Morrow wrote: "Bozell makes his usual point about media bias. It seems a little off, however, that he should indulge in pious victimology (painting [conservative expert Robert] Knight as the victim of Gumbel's religious intolerance). In a better world, Bozell would straightforwardly return the insult. He might paraphrase Groucho Marx's line: ‘Gumbel looks like an idiot. He talks like an idiot. But don't get me wrong. He really is an idiot.’ Instead, Bozell has mounted a campaign that, in essence, accuses Gumbel of a hate crime. Odd. Any intelligent conservative opposes the idea of trying to designate certain thoughts and opinions as ‘hate crimes,’ just as, in the late '40s, every intelligent liberal (and plenty of conservatives) opposed outlawing the Communist party. It's not a great idea to go around outlawing thoughts and opinions, even ugly ones, even potentially dangerous ones."

Morrow missed the point of the Gumbel ad. Nobody proposed a law against Gumbel’s intemperate insult, that opponents of gay-activist Boy Scout leaders are idiots. Gumbel refused to apologize for his thought-I-was- off-camera outburst, and CBS declared they didn’t know what Gumbel said, but it was "irrelevant to the content" of the program. In short, CBS suggested: conservative viewers are offended? So what?

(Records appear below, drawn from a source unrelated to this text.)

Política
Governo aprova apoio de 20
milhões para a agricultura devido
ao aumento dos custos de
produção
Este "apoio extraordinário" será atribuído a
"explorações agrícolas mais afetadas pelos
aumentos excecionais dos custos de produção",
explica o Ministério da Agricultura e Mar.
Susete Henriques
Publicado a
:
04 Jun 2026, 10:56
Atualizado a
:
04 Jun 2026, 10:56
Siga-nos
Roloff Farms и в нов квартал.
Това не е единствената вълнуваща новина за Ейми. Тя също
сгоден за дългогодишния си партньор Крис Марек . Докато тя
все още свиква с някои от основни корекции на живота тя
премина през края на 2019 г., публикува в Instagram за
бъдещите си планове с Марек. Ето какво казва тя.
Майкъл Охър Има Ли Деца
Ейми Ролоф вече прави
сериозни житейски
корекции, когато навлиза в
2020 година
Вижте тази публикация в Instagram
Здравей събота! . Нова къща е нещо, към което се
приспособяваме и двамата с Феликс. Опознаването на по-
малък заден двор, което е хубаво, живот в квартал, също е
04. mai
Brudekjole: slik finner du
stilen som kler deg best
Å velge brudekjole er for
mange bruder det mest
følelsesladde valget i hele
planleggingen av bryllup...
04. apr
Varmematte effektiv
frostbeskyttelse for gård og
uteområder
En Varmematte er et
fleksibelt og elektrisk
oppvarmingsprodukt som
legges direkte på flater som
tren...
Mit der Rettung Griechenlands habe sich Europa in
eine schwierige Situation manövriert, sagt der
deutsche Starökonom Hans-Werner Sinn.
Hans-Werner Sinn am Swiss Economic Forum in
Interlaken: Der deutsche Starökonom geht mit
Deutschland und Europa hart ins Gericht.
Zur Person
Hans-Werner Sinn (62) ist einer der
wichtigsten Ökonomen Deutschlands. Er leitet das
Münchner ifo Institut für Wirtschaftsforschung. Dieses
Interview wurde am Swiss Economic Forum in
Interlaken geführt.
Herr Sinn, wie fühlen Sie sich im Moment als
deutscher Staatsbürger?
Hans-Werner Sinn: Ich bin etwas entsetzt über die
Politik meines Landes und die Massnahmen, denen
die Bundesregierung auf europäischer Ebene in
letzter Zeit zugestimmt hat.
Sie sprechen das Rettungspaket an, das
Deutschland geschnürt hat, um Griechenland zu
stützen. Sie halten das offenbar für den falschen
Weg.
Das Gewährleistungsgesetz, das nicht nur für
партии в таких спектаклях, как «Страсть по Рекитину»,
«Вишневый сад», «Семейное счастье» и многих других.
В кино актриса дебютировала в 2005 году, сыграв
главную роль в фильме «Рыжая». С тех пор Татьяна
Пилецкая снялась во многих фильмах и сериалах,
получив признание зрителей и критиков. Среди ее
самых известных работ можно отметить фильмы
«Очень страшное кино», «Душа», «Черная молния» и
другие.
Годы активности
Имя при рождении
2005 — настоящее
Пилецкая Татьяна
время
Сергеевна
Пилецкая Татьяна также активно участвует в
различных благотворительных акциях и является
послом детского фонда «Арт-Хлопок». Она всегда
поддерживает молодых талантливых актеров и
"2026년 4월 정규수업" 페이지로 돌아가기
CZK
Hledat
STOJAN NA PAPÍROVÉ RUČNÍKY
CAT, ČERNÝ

EEOC alert! New evidence of allowance pay inequities between boys and girls! Sound like a joke? Not according to Time magazine. In a brief article under the heading "Your Family," Time has a chart showing a "wage gap" between boys and girls when it comes to allowances. Here are a few examples: Clean room – Girls $1.93, Boys $2.61; Clean bathroom – Girls $1.73, Boys $9.02; Do homework – Girls $1.41, Boys $2.86.

The caption by the chart explained, "Today’s parents are more generous to their children. A study of almost 9,000 kids ages 12 to 16 found that they had a median weekly spending allowance of an astounding $50. A wage gap, however, shows up early in life. Even though the top 10 allowance earning chores are the same for both, boys are paid more on average than girls for the same jobs, according to"

It would appear that if Time had its way, it would seek to impose a minimum allowance and equal pay standards on parents toward their children.